_Documento di riferimento_.
################
Questo spiega l’uscita di documenti ministeriali che evidenziano costi altissimi legati al raggiungimento degli obiettivi per il nostro paese. E la partenza in missione esplorativa nelle capitali europee del ministro per le politiche comunitarie Ronchi, per cercare di ottenere improbabili sconti ambientali (remando, ironia della sorte, nella direzione opposta a quella del suo omonimo ex ministro dell’ambiente).

La partita è alta ed è opportuno fare un po’ di chiarezza. Partiamo dalla conclusione di un documento del Ministero dell’Ambiente, dove si afferma che i costi per l’Italia oscillerebbero tra 23 e 27 miliardi €/anno, una cifra pari all’ammontare di una Legge finanziaria. E tutto questo, si legge nel documento, per ottenere una riduzione di un misero 0,3% delle emissioni mondiali. Insomma, tanto rumore per nulla.

Ma le cose non stanno così. Il contributo europeo alle emissioni mondiali si situa subito dopo quello della Cina e degli Usa. E’ chiaro a tutti, dunque, il ruolo politico della UE nelle trattative per il post-Kyoto. La decisione europea di ridurre unilateralmente del 20% le emissioni al 2020 ha già dato una scossa ad una azione diplomatica che rischiava di arenarsi. Di più, l’Europa dice di voler alzare l’asticella delle riduzioni al 30% se l’anno prossimo si raggiungerà un accordo globale. I rappresentanti francese e inglese hanno recentemente ribadito questo passaggio.

In questo contesto, l’impegno italiano, con un taglio del 13% nei settori non sottoposti alla direttiva Emissions Trading, rappresenta un parte importante della sfida del Vecchio Continente, decisiva per spingere nel 2009 verso un accordo tra tutti i paesi. Accordo che sarà reso più facile dal cambio di presidenza Usa. McCain infatti ha affermato di volersi impegnare nei negoziati delle Nazioni Unite e di prevedere incentivi per un rapido coinvolgimento di India e Cina. Obama, ancora più chiaramente, vuole che gli Stati Uniti riconquistino un ruolo guida e che Cina e India definiscano i propri impegni.

Dunque l’impegno italiano è importante dentro quello europeo proprio per coinvolgere Cina e India. Questo è un pezzo del ragionamento, l’altro riguarda le occasioni di trasformazione interna del sistema energetico-industriale.
################
_Estratti del dataset_.

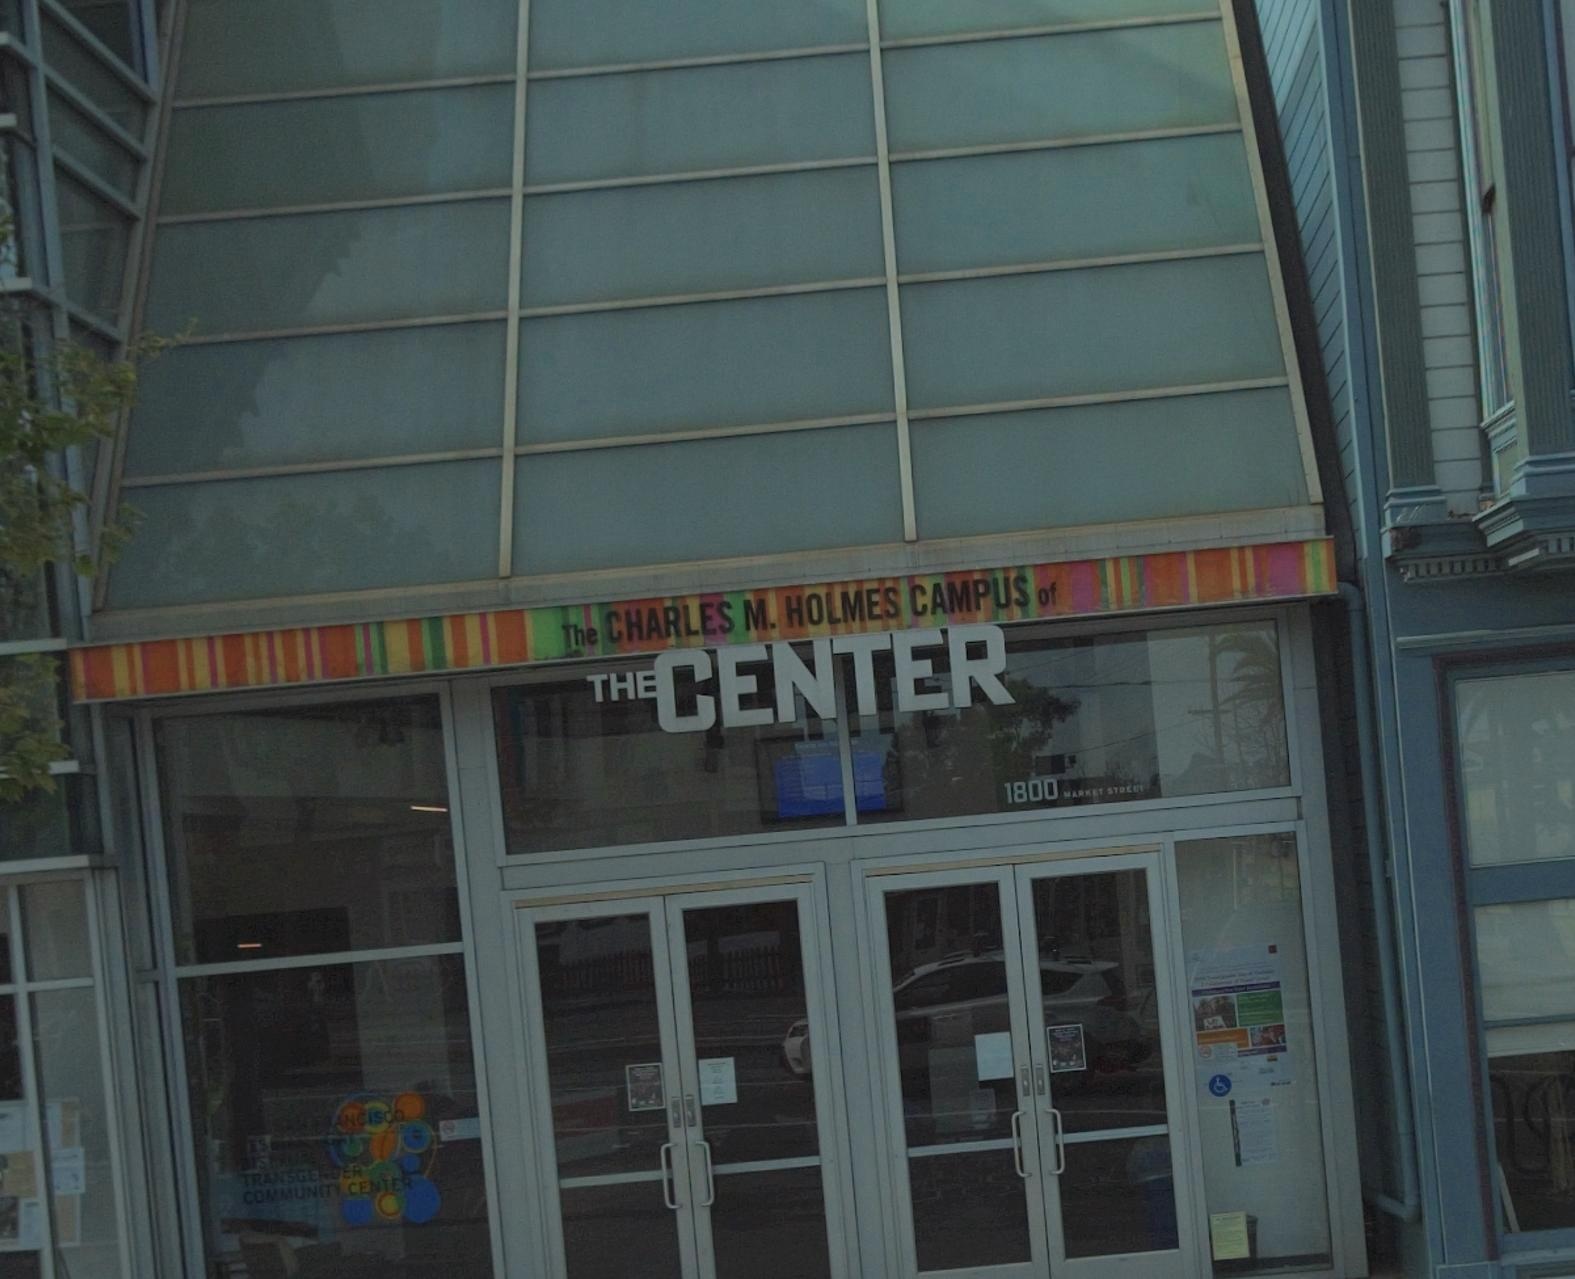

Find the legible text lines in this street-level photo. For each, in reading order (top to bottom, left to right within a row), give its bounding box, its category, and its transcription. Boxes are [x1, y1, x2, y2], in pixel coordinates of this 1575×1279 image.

[555, 570, 1063, 652] BusinessName: The CHARLES M. HOLMES CAMPUS of
[581, 620, 1023, 740] BusinessName: THE CENTER
[1000, 775, 1061, 808] StreetNumber: 1800
[1061, 783, 1128, 802] StreetName: MARKET ST*
[329, 1105, 408, 1132] None: ANCISCO
[257, 1136, 272, 1157] None: S
[255, 1154, 270, 1171] None: S
[237, 1162, 365, 1191] None: TRANSGE**ER
[240, 1173, 417, 1208] None: COMMUNITY CENTER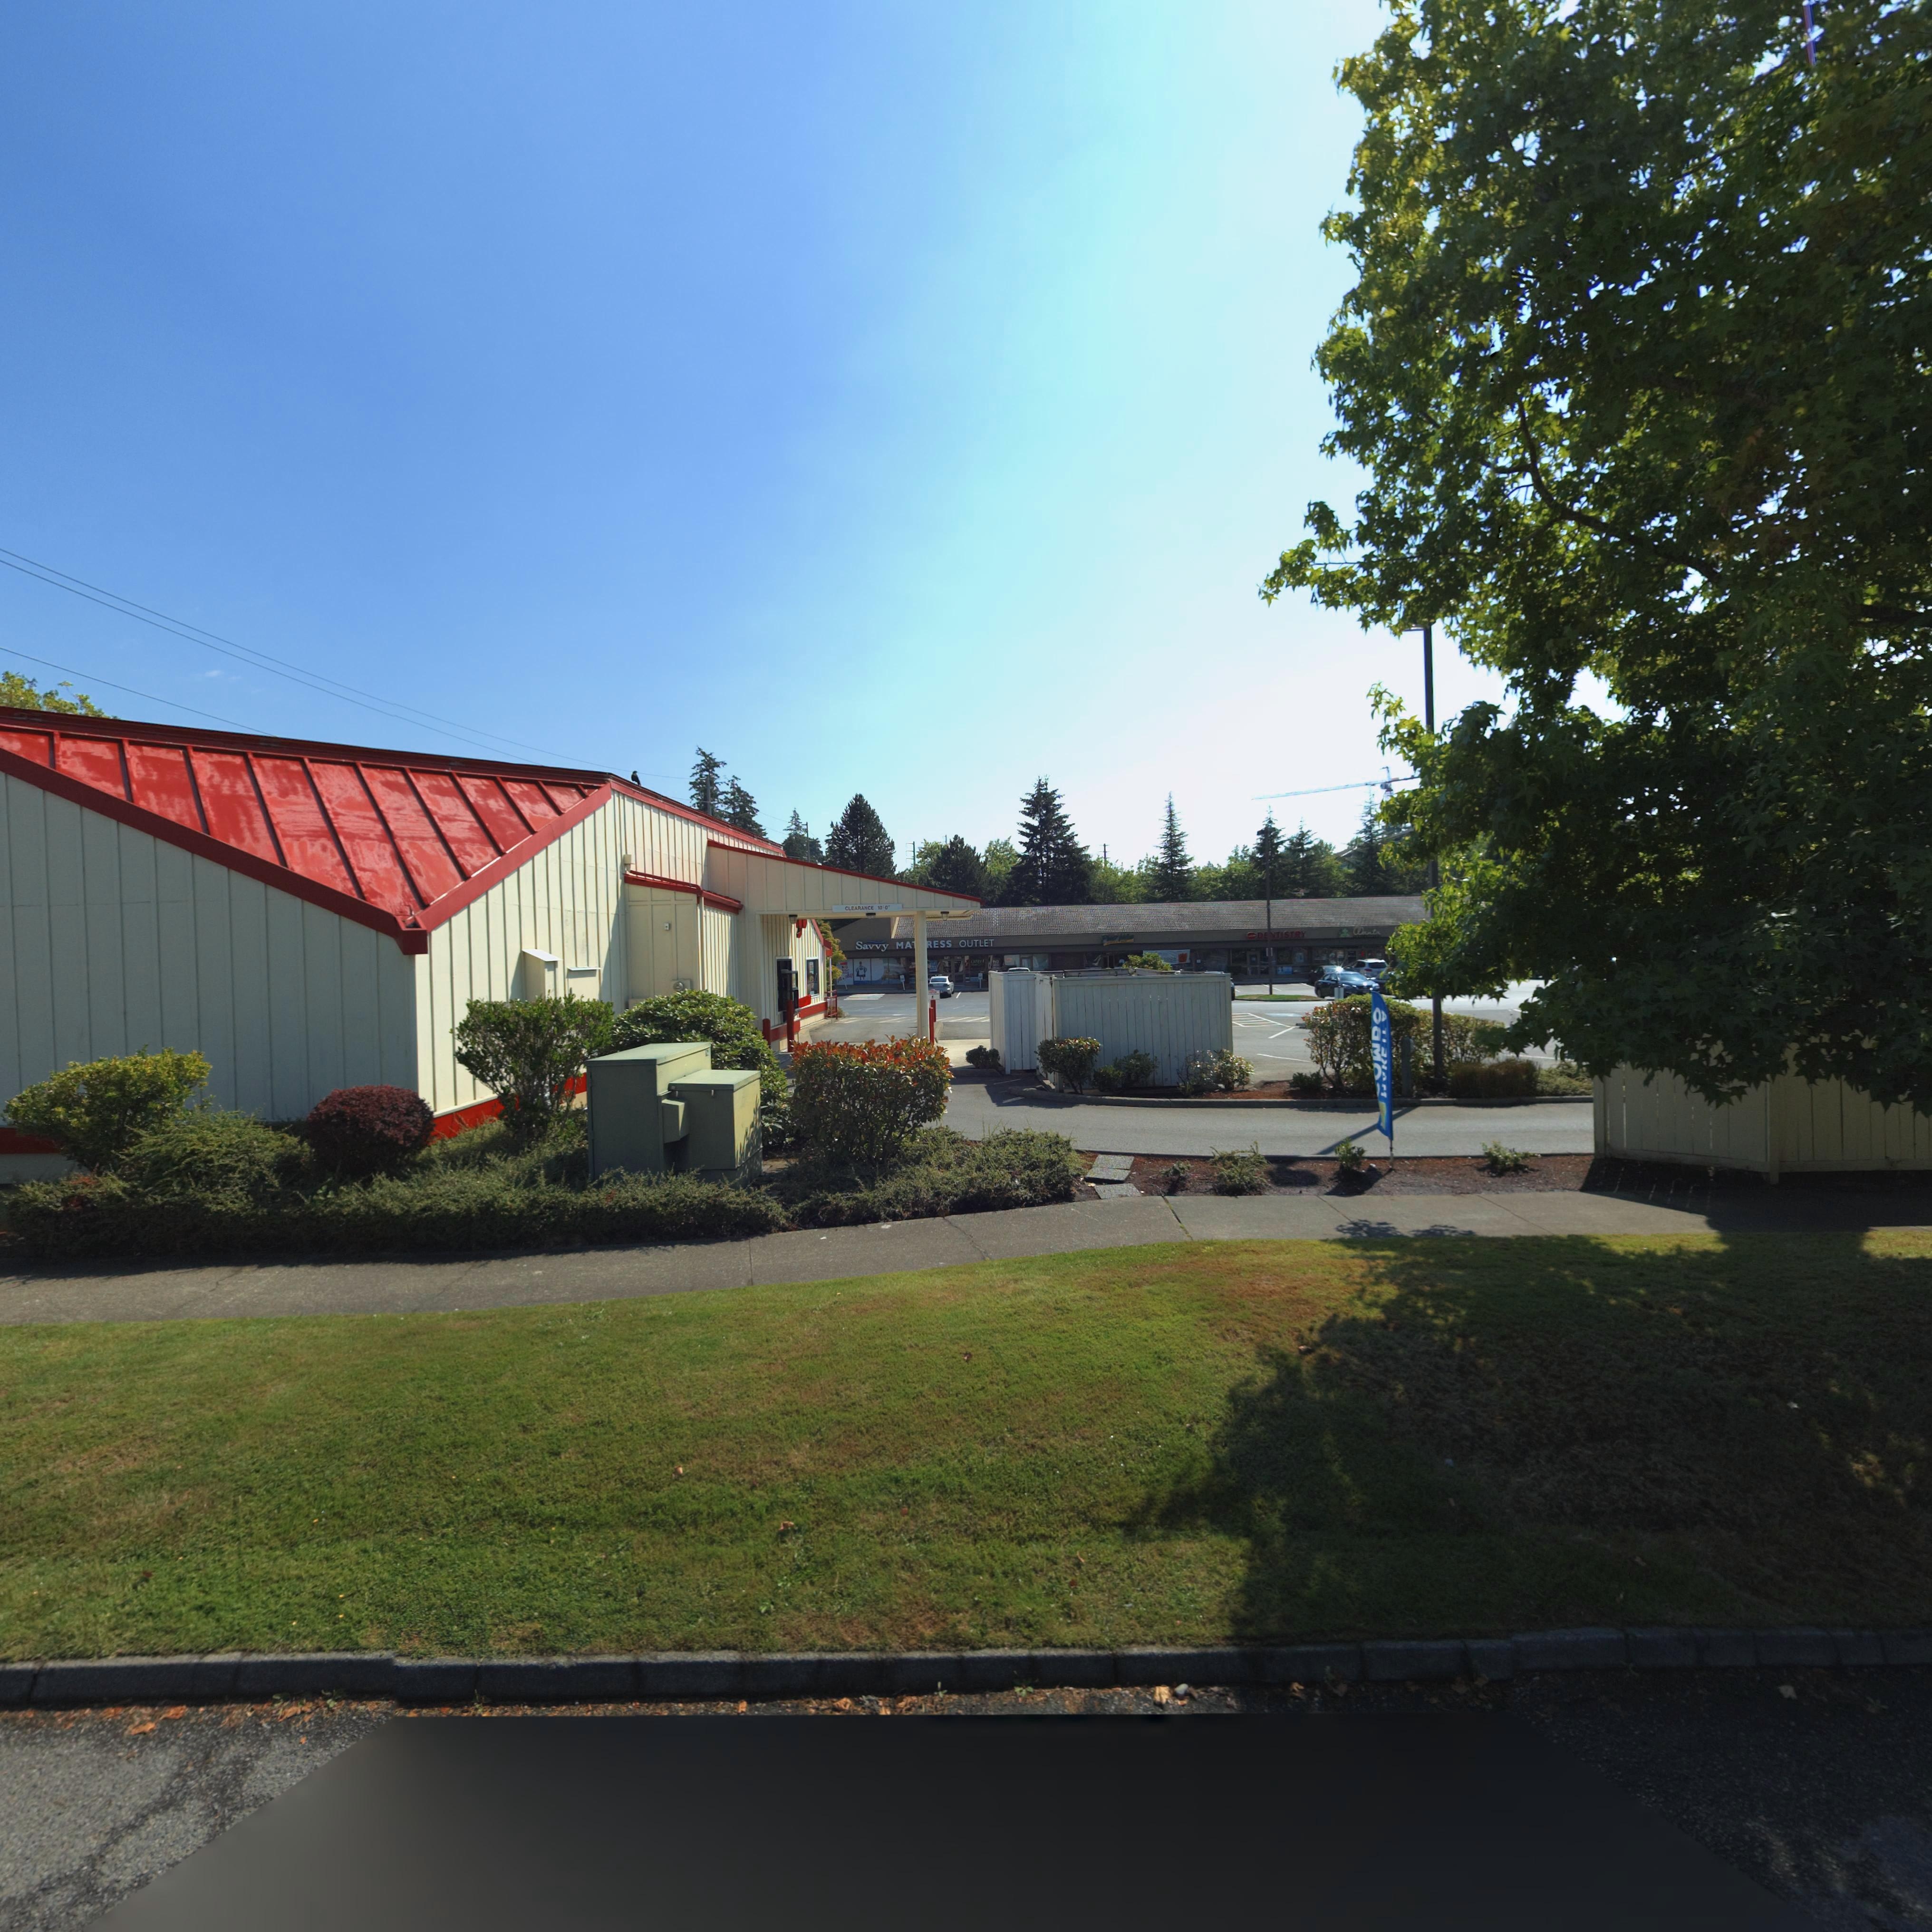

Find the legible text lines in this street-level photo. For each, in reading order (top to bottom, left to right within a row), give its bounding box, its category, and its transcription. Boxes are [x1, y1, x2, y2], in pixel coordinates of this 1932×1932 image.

[1257, 931, 1306, 938] BusinessName: DE*NTISTRY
################
_Esercizi_.
(1) Secondo il testo sugli obiettivi climatici europei, tra quali valori oscillerebbero i costi annui per l'Italia stimati dal Ministero dell'Ambiente?
(2) Prosegui il testo sugli obiettivi climatici europei dopo la sua ultima frase.

_Risultati in ordine_.
(1) Tra 23 e 27 miliardi di euro all'anno.

(2)
E qui torniamo ai costi. I numeri mirabolanti sopra indicati (23-25 miliardi €/a), sono assolutamente più elevati rispetto a quelli degli studi che sono finora circolati. Ad iniziare dalle stime stesse fatte dall’Unione Europea che indicano un costo che comporterà una riduzione annua della crescita del PIL compresa tra lo 0,04 e lo 0,06%.

Dunque è chiaro che si tratta di elaborazioni fatte per cercare di strappare impegni minori per il paese, articolando la solita battaglia di retroguardia che impedisce di mettere a fuoco le potenzialità di una strategia d’attacco.
Tanto per chiarire come stanno le cose e quali possono essere gli impatti positivi di una seria politica sul clima, riportiamo le conclusioni di uno studio di McKinsey reso pubblico nei giorni scorsi. Secondo questa analisi, l’Europa potrebbe arrivare a stabilizzare i suoi consumi energetici nel prossimo decennio, grazie a risparmi pari a 440 Mtep, allineati con la riduzione del 20% dei consumi chiesti dalla UE, con un vantaggio economico netto per la collettività. Un’ulteriore conferma che gli investimenti sul lato dell’efficienza energetica rappresentano un evidente ritorno economico positivo, specie nell’attuale contesto di alti prezzi dell’energia.

Conti tutti da rifare dunque per l’Italia… Invece di confondere le acque con immaginifici costi stratosferici, impegniamoci a trasformare in opportunità per la nostra industria il gigantesco boom di investimenti verso le tecnologie dell’efficienza energetica e le fonti rinnovabili che è partito nel mondo. La Germania in pochi anni ha creato 250.000 posti di lavoro nelle rinnovabili, equivalenti all’occupazione di molti stabilimenti della Fiat. E noi quale strada vogliamo prendere?